Results of previous elections have shown Thais are broadly traditional voters and analysts believe the rural masses in the vote-rich north and northeast will back Puea Thai, the latest incarnation of Thaksin's electoral juggernaut.
That poses medium-term risks in a country where recent tight coordination between fiscal and monetary policies has been widely applauded, and where Oxford-educated Finance Minister Korn Chatikavanij, a close ally of Abhisit, has drawn praise from foreign investors for aggressive fiscal stimulus measures.

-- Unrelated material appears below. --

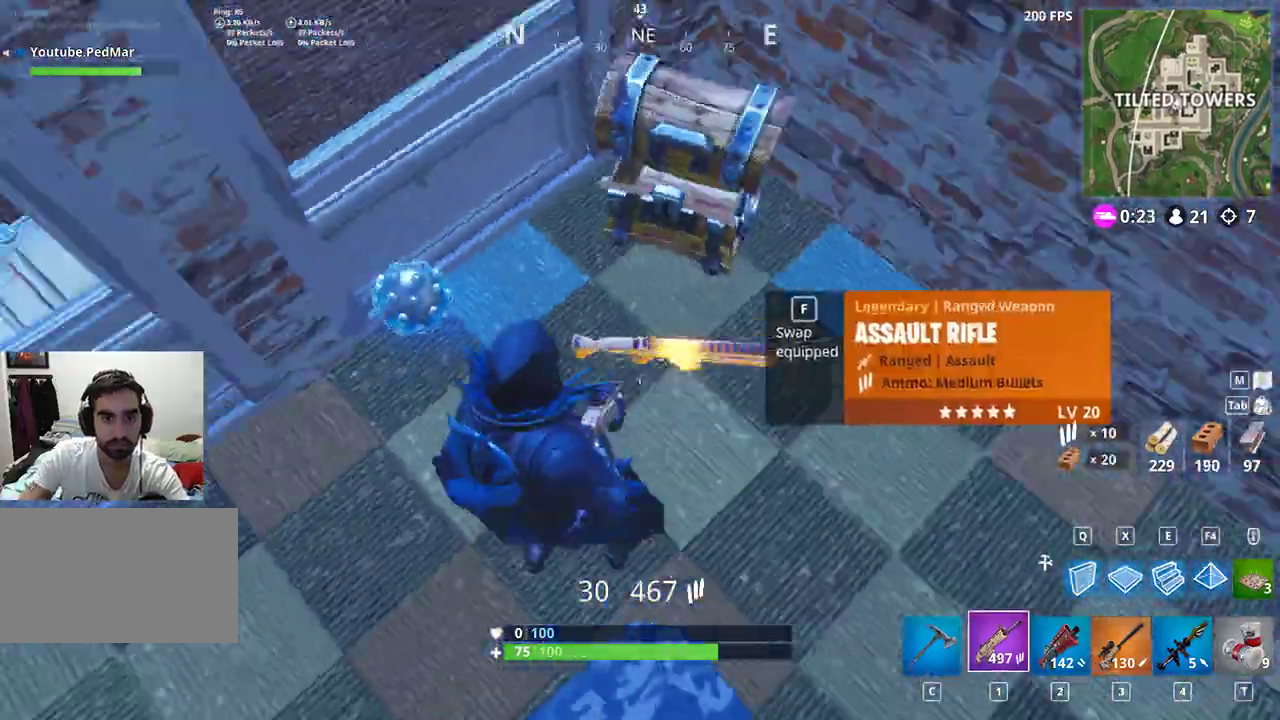
{"keys": ["shift", "w"], "mouse": [], "events": [[67, "c", "down"], [67, "w", "down"], [167, "c", "up"], [300, "a", "up"]]}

Korn, a vocal critic of Thaksin, was honored last month by the Financial Times' Banker magazine as Global Finance Minister of the Year. His policies emphasizing a service-based economy run counter to Thaksin's vision, suggesting any change of government would likely entail a significant policy shift.
Adding to the risk are fears of another intervention by the judiciary or the military if Thaksin's allies win the election, as many expect, given the loyalty of his rural backers.
Another removal of an elected government could be the final straw for Thaksin's supporters, raising the risk of violent confrontation. With compromise unlikely and a hardening of stances on both sides, the crisis is likely to drag on.
"I've lived through years of Thailand going back to becoming a country for the few," said Rung Suramanee, a 76-year-old "red shirt" from Mukdaharn, a Thaksin stronghold. "I'm ready to sacrifice anything for majority rule to return."
The "red shirts" aim not only to topple the government. In recent months, they have stepped up a campaign to rid Thailand of an unelected establishment "elite," comprised of big businessmen, royal advisers, army generals and judges, who they say have undermined governments elected by the majority of voters in the country of 67 million people.
Thaksin, who led or backed those governments, said on Monday Thai elites were "like falling trees" and urged his supporters to be patient and to not lose heart in what will be a long struggle.
Political analyst Suranand Vejjajiva said that would depend on their resources and ability to keep up the momentum.
"The question is if they can transform into a real political movement," he said. "It will be very difficult, but they now have the opportunity to become a credible political force."